WHAT IS BEING ASKED: Keep every line in which "pixels" occurs and drop the rest of the data.

[Page segmentation data]
* * * *

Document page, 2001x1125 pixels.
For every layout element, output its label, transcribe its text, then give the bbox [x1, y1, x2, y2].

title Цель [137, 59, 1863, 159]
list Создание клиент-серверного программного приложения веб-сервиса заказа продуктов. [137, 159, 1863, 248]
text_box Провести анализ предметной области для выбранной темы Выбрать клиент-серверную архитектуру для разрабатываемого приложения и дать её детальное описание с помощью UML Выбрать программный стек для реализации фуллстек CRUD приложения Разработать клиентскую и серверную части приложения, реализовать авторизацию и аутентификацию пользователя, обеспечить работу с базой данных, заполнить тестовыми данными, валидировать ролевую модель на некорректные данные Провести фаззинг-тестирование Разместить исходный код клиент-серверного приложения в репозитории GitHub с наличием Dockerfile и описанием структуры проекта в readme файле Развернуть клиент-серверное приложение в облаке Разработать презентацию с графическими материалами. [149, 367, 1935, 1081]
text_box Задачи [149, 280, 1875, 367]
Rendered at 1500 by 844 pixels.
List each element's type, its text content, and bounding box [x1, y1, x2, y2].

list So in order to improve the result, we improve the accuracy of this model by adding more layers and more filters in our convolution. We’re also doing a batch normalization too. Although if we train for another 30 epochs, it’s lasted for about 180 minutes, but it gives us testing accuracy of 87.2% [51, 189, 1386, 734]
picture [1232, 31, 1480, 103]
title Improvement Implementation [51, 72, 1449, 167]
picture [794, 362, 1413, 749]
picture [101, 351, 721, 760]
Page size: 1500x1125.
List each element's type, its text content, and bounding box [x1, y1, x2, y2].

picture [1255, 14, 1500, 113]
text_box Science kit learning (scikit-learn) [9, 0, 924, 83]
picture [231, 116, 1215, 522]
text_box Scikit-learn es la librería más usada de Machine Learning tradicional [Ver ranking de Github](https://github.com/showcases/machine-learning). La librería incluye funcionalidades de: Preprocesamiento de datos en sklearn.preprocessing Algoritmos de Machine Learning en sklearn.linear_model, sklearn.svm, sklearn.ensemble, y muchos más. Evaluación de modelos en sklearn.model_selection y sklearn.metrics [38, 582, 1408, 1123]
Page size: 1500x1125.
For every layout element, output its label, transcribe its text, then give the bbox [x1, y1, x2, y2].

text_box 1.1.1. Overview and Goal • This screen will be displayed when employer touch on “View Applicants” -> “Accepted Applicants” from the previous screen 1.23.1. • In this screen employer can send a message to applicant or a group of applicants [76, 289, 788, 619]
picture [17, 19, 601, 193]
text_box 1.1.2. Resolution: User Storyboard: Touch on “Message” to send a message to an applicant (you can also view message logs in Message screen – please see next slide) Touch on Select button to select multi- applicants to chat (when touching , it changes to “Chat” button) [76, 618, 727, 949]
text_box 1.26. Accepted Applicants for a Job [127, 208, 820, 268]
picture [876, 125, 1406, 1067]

* * * *

OUTPUT OF THE TASK:
Document page, 2001x1125 pixels.
Rendered at 1500 by 844 pixels.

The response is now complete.